Может ли читатель сочувствовать в этом потоке вычурного красноречия и обилия слов-шариков, которыми виртуозно жонглирует писатель, главному герою – «маленькому человеку», обреченному на казнь, Цинциннату Ц.? Едва ли. Тем более что Набоков в буквальном смысле делает его «маленьким», явно пародируя классических героев русской литературы: Цинциннат так мал, что способен «поместиться в лохани», «как в душегубке» (С. 270). Читатель устает следить за раздвоениями Цинцинната, когда, например, один Цинциннат разговаривает, а другой рыдает, свернувшись клубочком. Его утомляет множество сюжетных перипетий повести, вроде того что Цинциннат копает туннель свободы, а попадает в соседнюю камеру к м-сье Пьеру, или, возвращаясь по тому же туннелю обратно, оказывается на воле, а точнее в комнате директора тюрьмы.

СТРОКИ:
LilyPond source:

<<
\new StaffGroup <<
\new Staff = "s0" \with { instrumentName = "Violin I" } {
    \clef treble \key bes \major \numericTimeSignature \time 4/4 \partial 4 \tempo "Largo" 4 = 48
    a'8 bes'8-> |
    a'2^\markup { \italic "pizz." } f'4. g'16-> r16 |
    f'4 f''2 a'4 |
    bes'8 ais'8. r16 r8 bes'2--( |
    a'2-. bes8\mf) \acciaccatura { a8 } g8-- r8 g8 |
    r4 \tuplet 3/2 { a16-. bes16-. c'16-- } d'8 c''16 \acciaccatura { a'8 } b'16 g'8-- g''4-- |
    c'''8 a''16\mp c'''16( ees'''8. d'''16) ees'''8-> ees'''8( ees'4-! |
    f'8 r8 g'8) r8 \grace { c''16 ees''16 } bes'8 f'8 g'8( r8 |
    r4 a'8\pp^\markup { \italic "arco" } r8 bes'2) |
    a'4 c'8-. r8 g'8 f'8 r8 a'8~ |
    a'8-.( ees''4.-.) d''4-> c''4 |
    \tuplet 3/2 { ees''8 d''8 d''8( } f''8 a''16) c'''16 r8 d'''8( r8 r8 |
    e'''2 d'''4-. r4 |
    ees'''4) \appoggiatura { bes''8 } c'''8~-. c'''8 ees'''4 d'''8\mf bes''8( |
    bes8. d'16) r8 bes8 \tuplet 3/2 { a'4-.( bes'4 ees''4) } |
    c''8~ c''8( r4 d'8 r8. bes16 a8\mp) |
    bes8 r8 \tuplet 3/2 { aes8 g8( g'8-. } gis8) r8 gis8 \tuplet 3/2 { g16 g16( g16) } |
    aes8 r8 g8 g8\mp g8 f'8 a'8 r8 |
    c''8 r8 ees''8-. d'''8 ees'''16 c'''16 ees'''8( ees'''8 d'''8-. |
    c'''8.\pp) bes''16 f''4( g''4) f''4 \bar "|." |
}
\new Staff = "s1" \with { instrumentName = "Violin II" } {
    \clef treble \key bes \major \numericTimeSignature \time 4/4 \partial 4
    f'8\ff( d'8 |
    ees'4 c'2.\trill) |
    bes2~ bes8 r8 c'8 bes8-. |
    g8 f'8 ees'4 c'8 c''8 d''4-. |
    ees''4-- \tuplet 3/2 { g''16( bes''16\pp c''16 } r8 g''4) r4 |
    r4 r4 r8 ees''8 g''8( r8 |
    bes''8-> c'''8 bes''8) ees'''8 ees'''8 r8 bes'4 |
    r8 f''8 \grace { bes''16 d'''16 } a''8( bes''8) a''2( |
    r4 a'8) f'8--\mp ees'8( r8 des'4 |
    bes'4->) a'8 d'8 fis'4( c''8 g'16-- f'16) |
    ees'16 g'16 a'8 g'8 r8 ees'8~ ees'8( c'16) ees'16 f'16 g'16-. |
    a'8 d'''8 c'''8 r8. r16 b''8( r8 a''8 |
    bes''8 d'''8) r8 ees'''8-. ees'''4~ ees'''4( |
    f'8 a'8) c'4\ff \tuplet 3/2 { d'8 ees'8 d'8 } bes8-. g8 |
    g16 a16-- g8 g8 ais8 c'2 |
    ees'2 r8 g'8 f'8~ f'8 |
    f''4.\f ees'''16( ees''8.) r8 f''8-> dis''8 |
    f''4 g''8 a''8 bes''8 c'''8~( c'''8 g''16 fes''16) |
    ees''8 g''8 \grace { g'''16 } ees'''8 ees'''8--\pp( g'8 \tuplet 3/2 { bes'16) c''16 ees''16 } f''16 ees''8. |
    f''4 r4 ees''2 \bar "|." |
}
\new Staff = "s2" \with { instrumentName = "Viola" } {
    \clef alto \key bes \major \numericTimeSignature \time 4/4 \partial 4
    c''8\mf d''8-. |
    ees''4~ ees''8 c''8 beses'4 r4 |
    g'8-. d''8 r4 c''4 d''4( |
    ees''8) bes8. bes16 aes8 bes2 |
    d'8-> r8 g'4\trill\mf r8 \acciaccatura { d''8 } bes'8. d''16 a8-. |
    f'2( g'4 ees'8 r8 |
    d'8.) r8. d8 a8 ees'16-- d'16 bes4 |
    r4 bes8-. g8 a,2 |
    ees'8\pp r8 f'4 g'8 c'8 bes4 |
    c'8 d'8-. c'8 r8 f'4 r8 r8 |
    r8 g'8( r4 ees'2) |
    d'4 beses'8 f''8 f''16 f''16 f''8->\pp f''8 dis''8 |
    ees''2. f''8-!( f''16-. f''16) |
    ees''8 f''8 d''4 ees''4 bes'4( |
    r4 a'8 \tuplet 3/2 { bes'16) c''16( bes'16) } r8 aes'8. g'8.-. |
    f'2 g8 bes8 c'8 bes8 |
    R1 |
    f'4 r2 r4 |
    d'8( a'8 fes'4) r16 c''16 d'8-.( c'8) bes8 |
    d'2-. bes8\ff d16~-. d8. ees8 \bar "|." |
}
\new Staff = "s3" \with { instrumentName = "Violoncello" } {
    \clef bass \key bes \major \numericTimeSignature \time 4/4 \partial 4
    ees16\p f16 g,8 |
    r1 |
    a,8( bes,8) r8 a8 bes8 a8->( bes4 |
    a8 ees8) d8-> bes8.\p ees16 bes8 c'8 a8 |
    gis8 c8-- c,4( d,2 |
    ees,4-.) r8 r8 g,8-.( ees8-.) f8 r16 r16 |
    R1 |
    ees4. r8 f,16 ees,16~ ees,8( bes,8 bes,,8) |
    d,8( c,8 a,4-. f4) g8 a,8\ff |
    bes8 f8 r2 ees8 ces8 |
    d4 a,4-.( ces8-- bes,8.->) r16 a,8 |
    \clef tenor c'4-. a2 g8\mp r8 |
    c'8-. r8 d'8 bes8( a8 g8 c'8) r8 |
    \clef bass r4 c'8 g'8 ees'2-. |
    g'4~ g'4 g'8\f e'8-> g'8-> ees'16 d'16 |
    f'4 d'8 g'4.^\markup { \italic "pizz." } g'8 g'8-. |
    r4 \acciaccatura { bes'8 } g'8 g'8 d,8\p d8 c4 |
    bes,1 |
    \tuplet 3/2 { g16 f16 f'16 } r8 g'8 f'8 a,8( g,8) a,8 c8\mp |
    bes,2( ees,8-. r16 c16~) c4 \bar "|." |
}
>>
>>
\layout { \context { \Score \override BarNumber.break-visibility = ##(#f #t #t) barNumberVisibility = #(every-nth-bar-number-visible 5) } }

ЗАДАНИЯ:
**A)** Выпишите из отрывка о Цинциннате Ц. фрагмент от «Может ли читатель» до «комнате директора тюрьмы.» включительно.
**B)** Напишите продолжение отрывка о Цинциннате Ц., начав сразу после его последнего предложения.

ОТВЕТЫ К ЗАДАНИЯМ:
**A)**
Может ли читатель сочувствовать в этом потоке вычурного красноречия и обилия слов-шариков, которыми виртуозно жонглирует писатель, главному герою – «маленькому человеку», обреченному на казнь, Цинциннату Ц.? Едва ли. Тем более что Набоков в буквальном смысле делает его «маленьким», явно пародируя классических героев русской литературы: Цинциннат так мал, что способен «поместиться в лохани», «как в душегубке» (С. 270). Читатель устает следить за раздвоениями Цинцинната, когда, например, один Цинциннат разговаривает, а другой рыдает, свернувшись клубочком. Его утомляет множество сюжетных перипетий повести, вроде того что Цинциннат копает туннель свободы, а попадает в соседнюю камеру к м-сье Пьеру, или, возвращаясь по тому же туннелю обратно, оказывается на воле, а точнее в комнате директора тюрьмы.

**B)**
Наконец, Цинциннат кладет голову на плаху, а м-сье Пьер, оказавшийся палачом, с минуты на минуту должен ее с размаху отхватить к облегчению читателя. Но нет! Опять происходит нечто странное: читатель так до конца и не понимает, что происходит у Набокова в финале: отрубили все-таки голову Цинциннату или он и в самом деле пошел с эшафота на свободу к таким же свободным, как он, людям (как они там оказались?), с презрением наблюдая за гибелью призрачного, иллюзорного мира, наполненного пошлой, мерзкой толпой?

 

Заключение

Две формы реальности мы видим у Набокова: пошлый, обыденный мир, с которым оба главных героя разобранных нами произведений не желают иметь дела, и мир мечты, фантазии, творческого дара. Этот дар, однако, легко может быть потерян героями Набокова. Причины тому разные: личность может капитулировать перед реальным миром, как сделал это Лужин, предавая свой дар ради личного счастья. Но личность также может быть уничтожена этим миром насильственно, как это произошло с Цинциннатом Ц.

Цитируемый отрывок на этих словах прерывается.